Morel, Jerome; Hargreaves, Iain; Brealey, David; Neergheen, Viruna; Backman, Janne T; Lindig, Sandro; Bläss, Marcus; Bauer, Michael; McAuley, Daniel F; Singer, Mervyn.
Afiliação
  • Morel J; Departement d'anesthesie et reanimation, CHU Saint Etienne, Saint Etienne, France.
  • Hargreaves I; Bloomsbury Institute of Intensive Care Medicine, University College London, London WC1E 6BT, U.K.
  • Brealey D; Neurometabolic Unit, National Hospital, Queen Square, London, WC1N 3BG, U.K.
  • Neergheen V; Bloomsbury Institute of Intensive Care Medicine, University College London, London WC1E 6BT, U.K.
  • Backman JT; Neurometabolic Unit, National Hospital, Queen Square, London, WC1N 3BG, U.K.
  • Lindig S; Department of Clinical Pharmacology, University of Helsinki and Helsinki University Hospital, Helsinki, Finland.
  • Bläss M; Department of Anaesthesiology and Intensive Care Therapy and Center for Sepsis Control and Care, Jena University Hospital, Jena, Germany.
  • Bauer M; Department of Anaesthesiology and Intensive Care Therapy and Center for Sepsis Control and Care, Jena University Hospital, Jena, Germany.
  • McAuley DF; Department of Anaesthesiology and Intensive Care Therapy and Center for Sepsis Control and Care, Jena University Hospital, Jena, Germany.
  • Singer M; Centre for Infection and Immunity, Queen's University of Belfast and Regional Intensive Care Unit, Royal Victoria Hospital, Belfast, U.K.
Clin Sci (Lond) ; 131(8): 747-758, 2017 Apr 25.
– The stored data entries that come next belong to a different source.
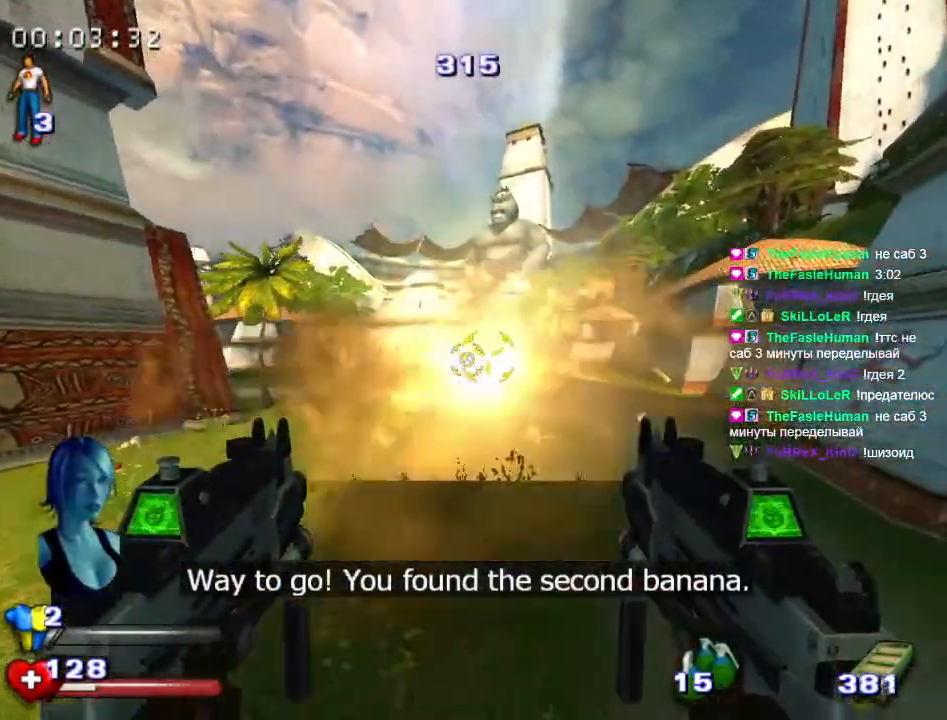
{"keys": ["d", "w"], "mouse": ["left"], "events": [[17, "space", "up"], [67, "d", "up"], [250, "d", "down"]]}
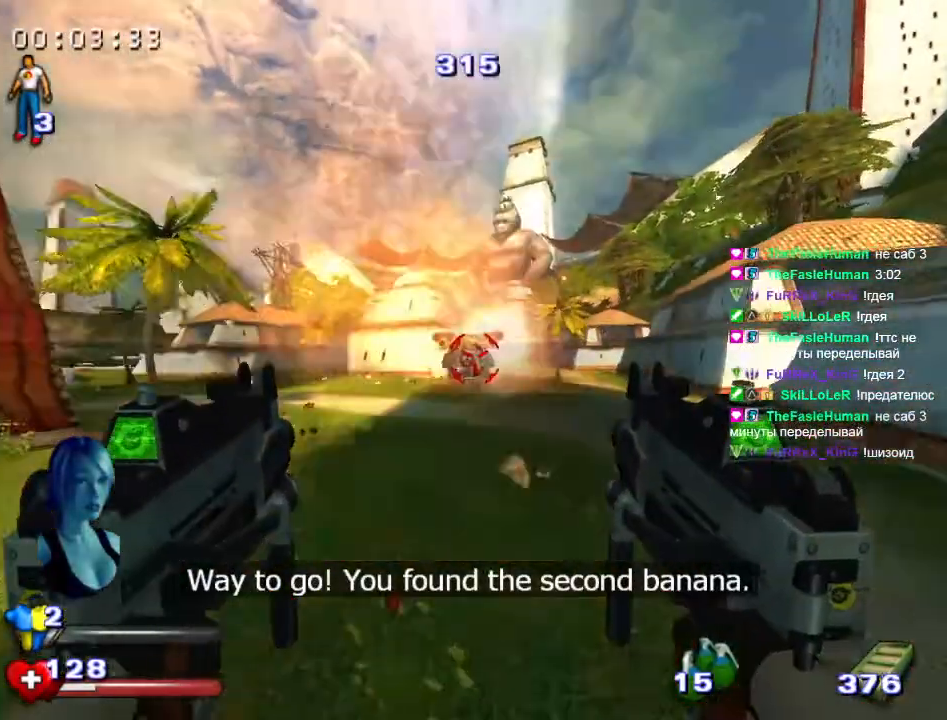
{"keys": ["w"], "mouse": [], "events": [[33, "d", "up"], [83, "d", "down"], [183, "space", "down"], [317, "space", "up"], [450, "d", "up"], [500, "mouse_left", "up"]]}
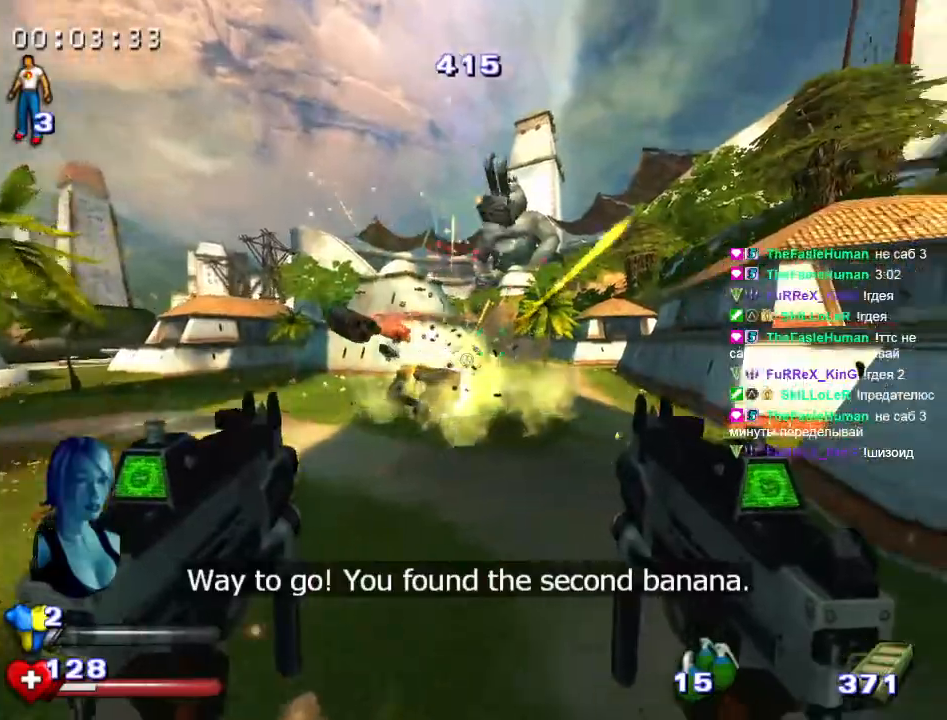
{"keys": ["space", "w"], "mouse": [], "events": [[150, "space", "down"]]}
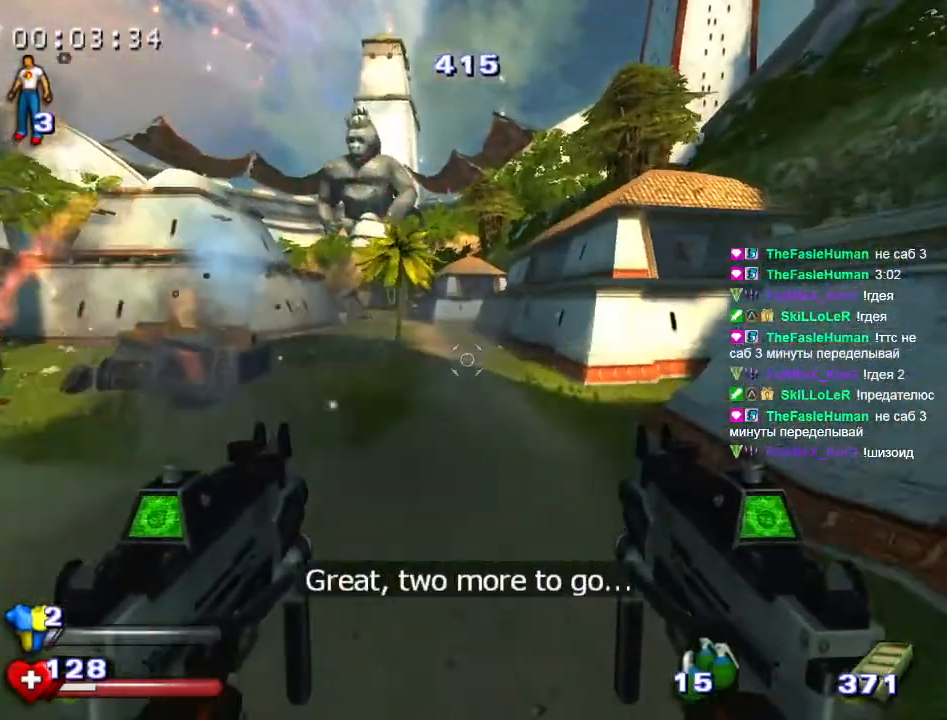
{"keys": ["space", "w"], "mouse": [], "events": [[17, "space", "up"], [117, "space", "down"]]}
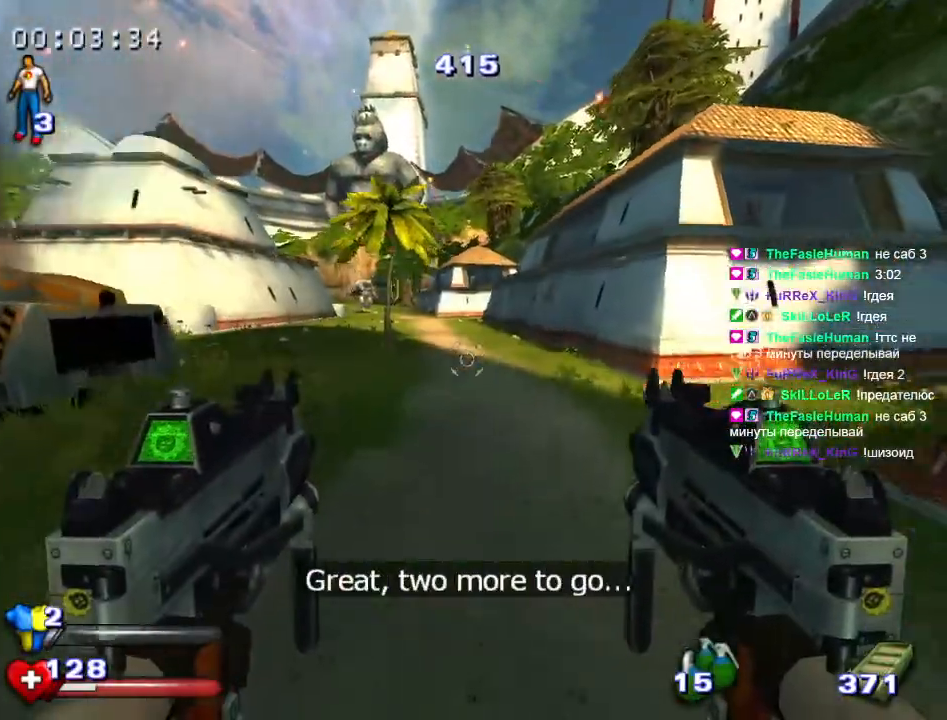
{"keys": ["space", "w"], "mouse": [], "events": [[167, "space", "up"], [267, "space", "down"]]}
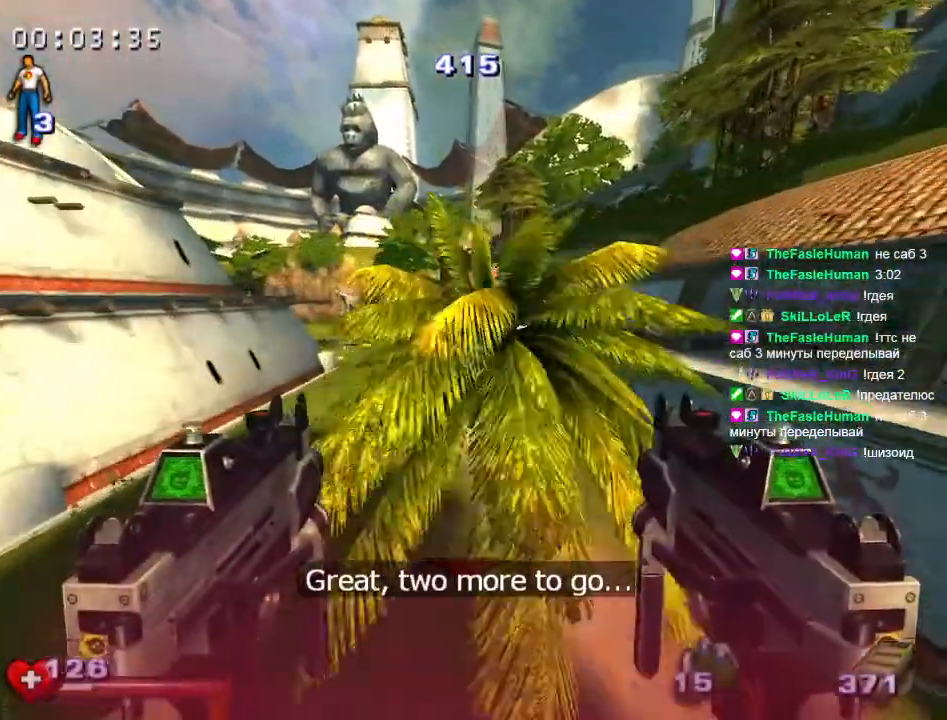
{"keys": ["w"], "mouse": [], "events": [[50, "w", "up"], [383, "w", "down"], [417, "space", "up"]]}
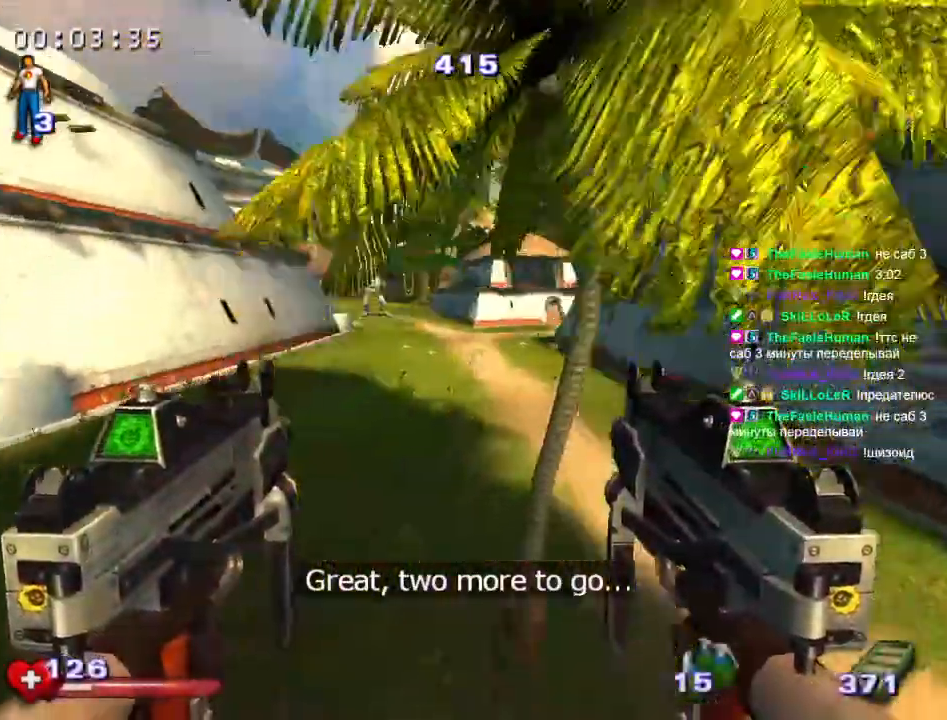
{"keys": ["w"], "mouse": [], "events": [[17, "a", "down"], [250, "a", "up"], [383, "d", "down"], [433, "d", "up"]]}
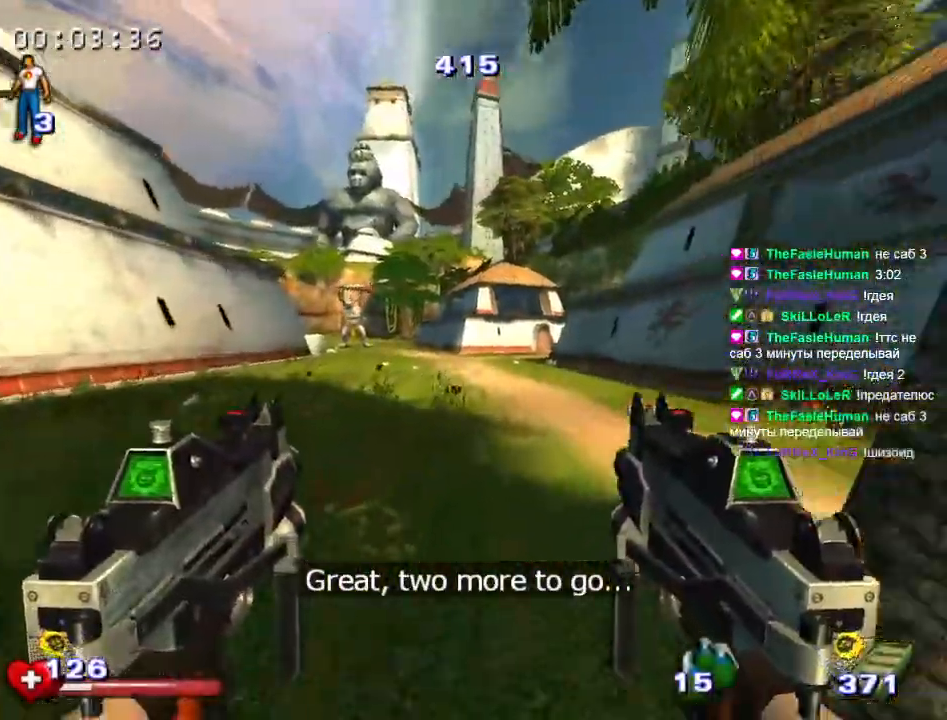
{"keys": ["w"], "mouse": [], "events": [[217, "space", "down"], [367, "space", "up"]]}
Article em En | MEDLINE | ID: mdl-28202686
ABSTRACT
Statins may offer protective effects in sepsis through anti-inflammatory, mitochondrial protection and other actions. We thus evaluated the effects of simvastatin on survival, organ and mitochondrial function, tissue and plasma ubiquinone levels and liver transcriptomics in a 3-day rat model of sepsis. Comparisons of rat plasma simvastatin and ubiquinone levels were made against levels sampled in blood from patients with acute lung injury (ALI) enrolled into a trial of statin therapy. Animals received simvastatin by gavage either pre- or post-induction of faecal peritonitis. Control septic animals received vehicle alone. Seventy-two-hour survival was significantly greater in statin pre-treated animals (43.7%) compared with their statin post-treated (12.5%) and control septic (25%) counterparts (P<0.05). Sepsis-induced biochemical derangements in liver and kidney improved with statin therapy, particularly when given pre-insult. Both simvastatin pre- and post-treatment prevented the fall in mitochondrial oxygen consumption in muscle fibres taken from septic animals at 24 h. This beneficial effect was paralleled by recovery of genes related to fatty acid metabolism. Simvastatin pre-treatment resulted in a significant decrease in myocardial ubiquinone. Patients with ALI had a marked variation in plasma simvastatin acid levels; however, their ubiquinone/low-density lipoprotein (LDL) cholesterol ratio did not differ regardless of whether they were receiving statin or placebo. In summary, despite protective effects seen with statin treatment given both pre- and post-insult, survival benefit was only seen with pre-treatment, reflecting experiences in patient studies.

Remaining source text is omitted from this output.